2. Customer success can increase the appeal of your product roadmap
A customer success department that frequently holds check-in meetings can acquire essential product information that’s otherwise impossible to obtain. For example, your biggest customer may tell you they are happy over the phone, but sending a customer success person to their operation can improve their experience with your product even further. In addition, the needs and wants of your current customers are often aligned with what your prospects are looking for. Let these common customer requests shape your product roadmap and craft your messages to existing prospects to help boost new business opportunities. Saying “we’re adding that soon” to a prospect is much better than “we don’t have that.”
3. It influences every department’s KPIs
From the standpoint of day-to-day activities, the goals and KPIs of many departments should already be focused around customer success. Sales team members work hand-in-hand with CSMs to get new accounts off the ground and handle any resulting business from the relationship. Marketers often must work directly with customers to capture success stories or develop up-sell marketing campaigns. Product teams work to develop and build new solutions requested to solve specific issues. Even administrative roles can help streamline internal processes or workflows for the smoothest customer experience possible.
4. It keeps all relevant stakeholders happy
As the oft-used saying goes: when the customer is happy, the company is happy. Having a portfolio of satisfied customers who are content with their service and are ready to engage and communicate with a brand is a literal dream of any B2B organization.
Organizations who are looking to become truly customer-centric must instill a sense of cohesiveness between customer sentiment and organizational sentiment.
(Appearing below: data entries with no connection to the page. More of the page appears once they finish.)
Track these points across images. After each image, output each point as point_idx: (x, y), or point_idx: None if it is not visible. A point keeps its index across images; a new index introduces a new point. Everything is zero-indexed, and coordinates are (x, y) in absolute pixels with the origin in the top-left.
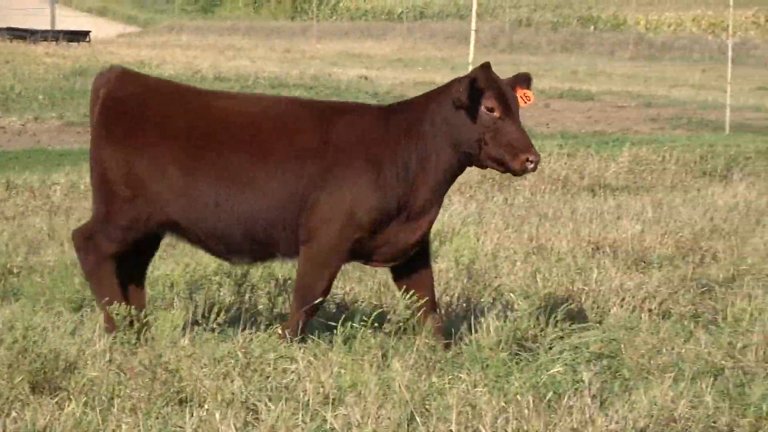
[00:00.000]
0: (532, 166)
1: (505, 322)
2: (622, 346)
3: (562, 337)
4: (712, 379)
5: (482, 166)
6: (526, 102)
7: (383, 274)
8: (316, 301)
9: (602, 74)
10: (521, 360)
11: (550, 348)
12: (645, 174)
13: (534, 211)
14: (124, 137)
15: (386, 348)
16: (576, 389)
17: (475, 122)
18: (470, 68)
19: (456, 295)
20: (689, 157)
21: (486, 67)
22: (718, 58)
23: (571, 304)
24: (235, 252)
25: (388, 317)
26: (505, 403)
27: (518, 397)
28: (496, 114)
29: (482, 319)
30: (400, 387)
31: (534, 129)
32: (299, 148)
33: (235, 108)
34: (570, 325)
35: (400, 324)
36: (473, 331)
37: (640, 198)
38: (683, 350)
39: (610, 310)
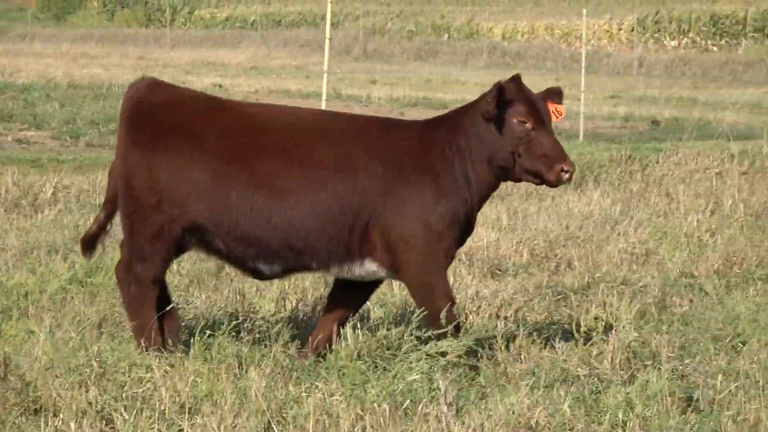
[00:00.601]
0: (567, 176)
1: (361, 330)
2: (479, 353)
3: (418, 346)
4: (568, 386)
5: (517, 180)
6: (557, 117)
7: (240, 281)
8: (451, 311)
9: (456, 83)
10: (378, 368)
11: (407, 356)
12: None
13: None
14: (151, 143)
15: (242, 356)
16: (432, 397)
17: (508, 135)
18: (325, 76)
19: (314, 303)
20: None
21: (515, 79)
22: (571, 67)
23: (427, 311)
24: (266, 259)
25: (245, 326)
26: (362, 411)
27: (375, 405)
28: (528, 125)
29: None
30: (256, 395)
31: None
32: (340, 161)
33: (269, 117)
34: (426, 333)
35: (257, 333)
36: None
37: (495, 206)
38: (539, 358)
39: (466, 318)
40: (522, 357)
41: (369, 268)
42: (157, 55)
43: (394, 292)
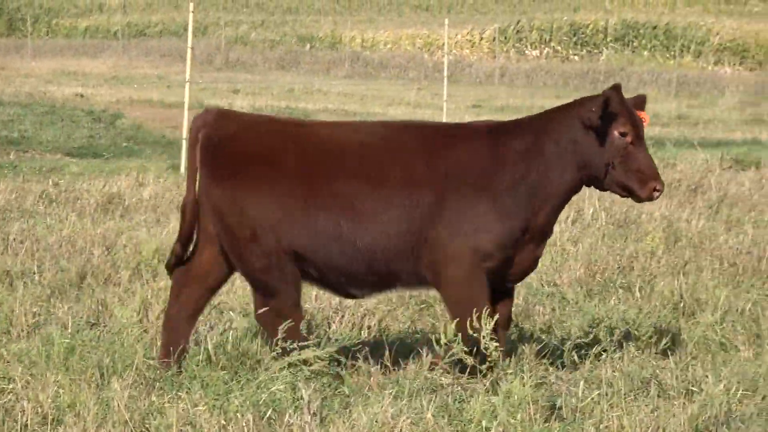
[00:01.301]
0: (657, 194)
1: (225, 340)
2: (342, 363)
3: (282, 355)
4: (432, 395)
5: (603, 189)
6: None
7: (102, 292)
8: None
9: (318, 92)
10: (241, 378)
11: (270, 366)
12: None
13: None
14: (232, 176)
15: (105, 367)
16: (296, 407)
17: (606, 146)
18: (187, 86)
19: None
20: None
21: (617, 88)
22: (434, 77)
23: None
24: (355, 284)
25: (108, 336)
26: (225, 421)
27: (238, 415)
28: (629, 139)
29: (202, 338)
30: (119, 406)
31: None
32: (411, 175)
33: (342, 136)
34: (290, 343)
35: (120, 343)
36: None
37: None
38: (403, 367)
39: (330, 328)
40: (386, 366)
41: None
42: (18, 65)
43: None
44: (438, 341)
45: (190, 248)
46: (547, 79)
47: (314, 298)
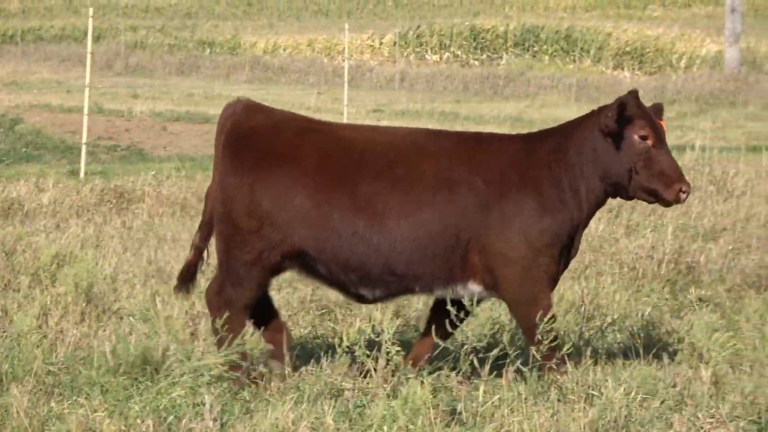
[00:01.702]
0: (685, 196)
1: (124, 345)
2: (243, 368)
3: (182, 360)
4: (332, 400)
5: (630, 198)
6: None
7: (1, 297)
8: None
9: (219, 97)
10: (141, 384)
11: (171, 371)
12: None
13: (153, 234)
14: (252, 168)
15: (3, 373)
16: (197, 412)
17: (627, 151)
18: (86, 91)
19: (75, 319)
20: None
21: (634, 94)
22: (334, 81)
23: (191, 327)
24: (368, 284)
25: (6, 342)
26: (126, 427)
27: (139, 421)
28: (650, 142)
29: (101, 343)
30: (18, 412)
31: (151, 152)
32: (445, 180)
33: (374, 139)
34: (190, 348)
35: (19, 349)
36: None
37: None
38: (304, 372)
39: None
40: (287, 371)
41: (472, 289)
42: None
43: (157, 306)
44: (340, 345)
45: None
46: (447, 84)
47: None
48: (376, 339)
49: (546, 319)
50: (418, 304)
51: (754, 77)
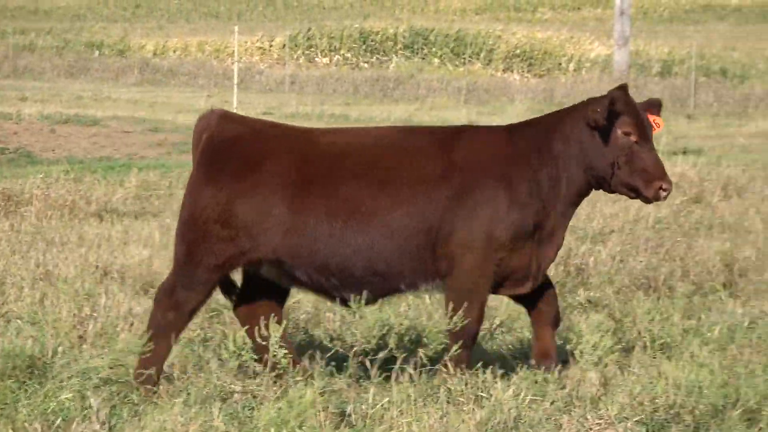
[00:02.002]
0: (665, 194)
1: (11, 348)
2: (131, 371)
3: (70, 363)
4: (221, 403)
5: (611, 191)
6: (656, 128)
7: None
8: (473, 332)
9: (108, 99)
10: (29, 387)
11: (59, 374)
12: (153, 199)
13: (41, 237)
14: (229, 178)
15: None
16: (85, 415)
17: (611, 145)
18: None
19: None
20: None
21: (624, 89)
22: (223, 84)
23: (79, 330)
24: (350, 286)
25: None
26: (13, 430)
27: (26, 425)
28: (633, 138)
29: None
30: None
31: (40, 155)
32: (423, 177)
33: (348, 141)
34: (78, 351)
35: None
36: None
37: (148, 223)
38: (193, 374)
39: (119, 336)
40: (175, 374)
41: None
42: None
43: (46, 309)
44: (228, 348)
45: None
46: (337, 87)
47: (102, 306)
48: (263, 343)
49: (474, 315)
50: (308, 306)
51: (643, 80)
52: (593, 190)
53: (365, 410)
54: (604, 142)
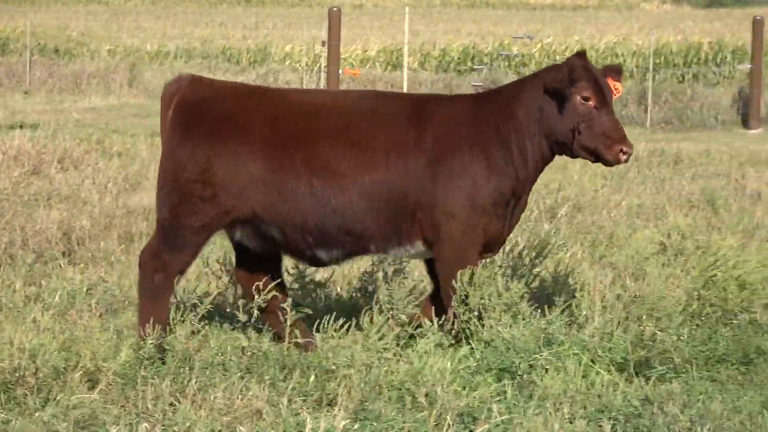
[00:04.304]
0: (625, 157)
1: None
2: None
3: None
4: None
5: (573, 156)
6: (616, 93)
7: None
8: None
9: None
10: None
11: None
12: None
13: None
14: (204, 137)
15: None
16: None
17: (570, 111)
18: None
19: None
20: None
21: (582, 55)
22: None
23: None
24: (324, 245)
25: None
26: None
27: None
28: (592, 103)
29: None
30: None
31: None
32: (394, 140)
33: (322, 101)
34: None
35: None
36: None
37: None
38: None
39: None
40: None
41: (419, 248)
42: None
43: None
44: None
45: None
46: None
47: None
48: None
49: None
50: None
51: None
52: (555, 155)
53: None
54: (564, 108)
This isn’t as simple as just telling a company as a whole to get up in arms whenever a customer is unhappy with their service. In fact, it’s almost the complete opposite. Organizations as a whole must realize when a customer is upset and rally together, as one team, to fix the issue and restore the customer to their former happy selves.
5. It guarantees focus and commitment from top management
At the end of the day, customer-focus trickles down from the top. If an executive team hasn’t bought into the idea of a customer-centric organization, nobody else will think that way either. Executives must understand the impact customer success has on a business, including how recurring revenue is impacted. Executives can then take this insight and share with other stakeholders, including board members, to gain the full support of all decision makers at an organization.
When executive teams and other members of the C-Suite are focused on building and supporting a customer-centric culture, it guarantees customer success a seat at the table. This means integrating customer centricity and success into the overarching goals and KPIs of an organization. There is a lot an organization can accomplish when it’s fully customer-focused, but it needs executive buy in to get there.